Scientists recognized months ago that 2019 could be a momentous year for Greenland ice. A melting spike in early May focused in southeast Greenland drew notice, and a more widespread round of surface melt in mid-June was the most expansive on record for so early in the year. The melt rate subsided later in June into early July, but then picked up again in recent days.
|Figure 2. Daily Greenland melt area from late May to early July for 2019 and for several other years with mid-June excursions in melting, showing that the event of 2019 was a record surface melt area for June 12. Data are from the MEaSUREs Greenland Surface Melt Daily 25km EASE-Grid 2.0 data set. Image credit: NSIDC and Thomas Mote, University of Georgia.|
Unlike the previous couple of winters, snowfall in 2018-19 was close to average for Greenland as a whole, but the snowfall was skewed more than usual toward the southeast part of the island, according to Theodore (Ted) Scambos (Earth Science and Observation Center, University of Colorado Boulder). Because southeast Greenland normally has a very thick snow cover to begin with, the extra snow there won’t affect runoff much, said Scambos. “Even in a low-to-normal year, you don’t get runoff [there]—you get percolation into the snow that refreezes.”

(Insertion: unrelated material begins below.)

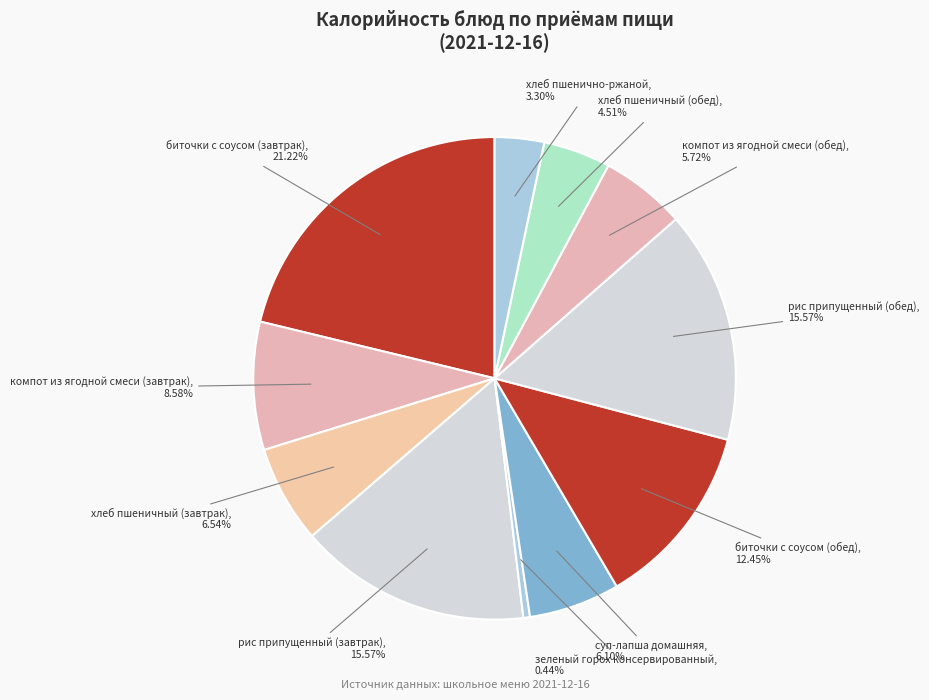

Count the number of slices in the pie.

11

In contrast, the northern and western sides of Greenland, which are the ones more prone to have snowmelt flowing into the ocean, entered late spring and summer with less snowpack than usual. Here, according to Scambos, “if you don’t have much snow and you start turning up the temperature in summer, you melt through the snow that fell the previous winter and get to the snow below it.” That underlying surface is typically darker, the result of dust and soot that accumulated during the previous summer. In turn, the newly exposed darker surface—as seen in the animation below—absorbs more sunlight and hastens the melt process.

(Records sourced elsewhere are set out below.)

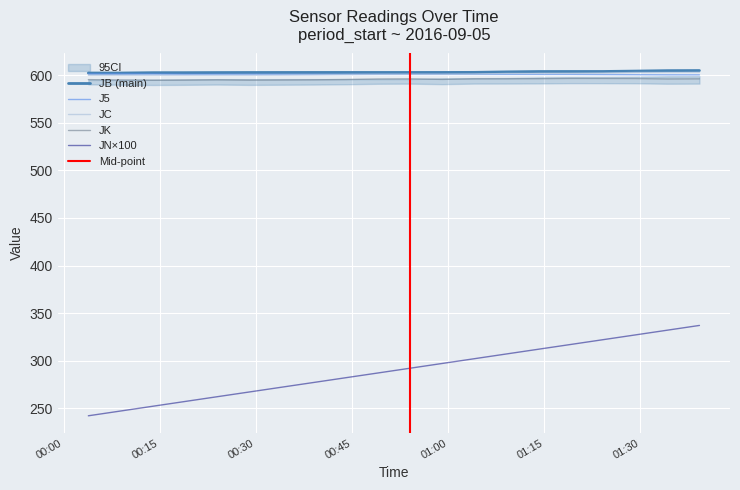

Reading right to left, extract all data points from this chart.

JN: 2016-09-05 01:39:14=337.0	2016-09-05 01:34:13=332.0	2016-09-05 01:29:12=327.0	2016-09-05 01:24:10=322.0	2016-09-05 01:19:09=317.0	2016-09-05 01:14:07=312.0	2016-09-05 01:09:06=307.0	2016-09-05 01:04:05=302.0	2016-09-05 00:59:04=297.0	2016-09-05 00:54:03=292.0	2016-09-05 00:49:02=287.0	2016-09-05 00:44:00=282.0	2016-09-05 00:38:59=277.0	2016-09-05 00:33:57=272.0	2016-09-05 00:28:56=267.0	2016-09-05 00:23:54=262.0	2016-09-05 00:18:53=257.0	2016-09-05 00:13:52=252.0	2016-09-05 00:08:51=247.0	2016-09-05 00:03:50=242.0
JB: 2016-09-05 01:39:14=605.0	2016-09-05 01:34:13=604.9	2016-09-05 01:29:12=604.4	2016-09-05 01:24:10=604.0	2016-09-05 01:19:09=604.0	2016-09-05 01:14:07=604.0	2016-09-05 01:09:06=603.6	2016-09-05 01:04:05=603.1	2016-09-05 00:59:04=603.0	2016-09-05 00:54:03=603.0	2016-09-05 00:49:02=603.0	2016-09-05 00:44:00=603.0	2016-09-05 00:38:59=603.0	2016-09-05 00:33:57=603.0	2016-09-05 00:28:56=602.9	2016-09-05 00:23:54=602.9	2016-09-05 00:18:53=602.8	2016-09-05 00:13:52=602.8	2016-09-05 00:08:51=602.4	2016-09-05 00:03:50=602.4
JK: 2016-09-05 01:39:14=596.2	2016-09-05 01:34:13=596.1	2016-09-05 01:29:12=596.6	2016-09-05 01:24:10=596.7	2016-09-05 01:19:09=596.7	2016-09-05 01:14:07=596.4	2016-09-05 01:09:06=596.3	2016-09-05 01:04:05=596.3	2016-09-05 00:59:04=595.7	2016-09-05 00:54:03=596.2	2016-09-05 00:49:02=596.1	2016-09-05 00:44:00=595.6	2016-09-05 00:38:59=595.2	2016-09-05 00:33:57=595.1	2016-09-05 00:28:56=594.9	2016-09-05 00:23:54=595.2	2016-09-05 00:18:53=595.0	2016-09-05 00:13:52=594.8	2016-09-05 00:08:51=595.1	2016-09-05 00:03:50=595.4
J5: 2016-09-05 01:39:14=600.5	2016-09-05 01:34:13=600.5	2016-09-05 01:29:12=600.6	2016-09-05 01:24:10=600.7	2016-09-05 01:19:09=600.9	2016-09-05 01:14:07=600.9	2016-09-05 01:09:06=600.9	2016-09-05 01:04:05=600.9	2016-09-05 00:59:04=600.9	2016-09-05 00:54:03=600.9	2016-09-05 00:49:02=600.9	2016-09-05 00:44:00=600.9	2016-09-05 00:38:59=600.9	2016-09-05 00:33:57=601.0	2016-09-05 00:28:56=601.0	2016-09-05 00:23:54=601.0	2016-09-05 00:18:53=601.0	2016-09-05 00:13:52=601.3	2016-09-05 00:08:51=601.4	2016-09-05 00:03:50=601.4
JC: 2016-09-05 01:39:14=603.1	2016-09-05 01:34:13=603.0	2016-09-05 01:29:12=602.9	2016-09-05 01:24:10=602.3	2016-09-05 01:19:09=602.0	2016-09-05 01:14:07=602.0	2016-09-05 01:09:06=601.9	2016-09-05 01:04:05=601.2	2016-09-05 00:59:04=601.0	2016-09-05 00:54:03=601.0	2016-09-05 00:49:02=600.9	2016-09-05 00:44:00=600.7	2016-09-05 00:38:59=600.4	2016-09-05 00:33:57=600.1	2016-09-05 00:28:56=600.0	2016-09-05 00:23:54=600.0	2016-09-05 00:18:53=600.0	2016-09-05 00:13:52=600.0	2016-09-05 00:08:51=600.0	2016-09-05 00:03:50=600.0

the dark anomaly spreads across Greenland ice and snow as melt intensifies @PolarPortal pic.twitter.com/M2YYNbZP6Q— Prof. Jason Box (@climate_ice) July 27, 2019
The dramatic loss of sea ice in 2012 was accompanied by stunning melt atop Greenland, far more than in any year of monitoring since 1979. The net annual losses have continued since then, but at a somewhat reduced pace. As a 2018 study led by Jérémie Mouginot observed, “The acceleration in mass loss switched from positive in 2000–2010 to negative in 2010–2018 due to a series of cold summers, which illustrates the difficulty of extrapolating short records into longer-term trends.” Even so, they note, “enhanced glacier discharge has remained sufficiently high above equilibrium to maintain an annual mass loss every year since 1998.”
As best scientists can tell, “2017 and 2018 had very little mass loss,” said Scambos. There’s some uncertainty around these two years, because the GRACE satellite, which pinpointed changes in ice mass by measuring the gravitational tug of the ice, went out of service in 2016, and data from its replacement, GRACE-FO (for "follow-on") is just coming online. Other techniques involving altimetry and mass budgeting point to the likelihood of relatively modest ice loss in 2017 and 2018—by 21st-century standards, that is.
In the longer term, the prognosis for ice in Greenland and the Arctic remains bleak, especially if fossil fuel emissions continue unabated.
“We’re not going back,” Scambos said. “The evidence toward real impacts is continuing, and yet for the most part it’s been uneven amounts of response from policymakers toward addressing the problem.”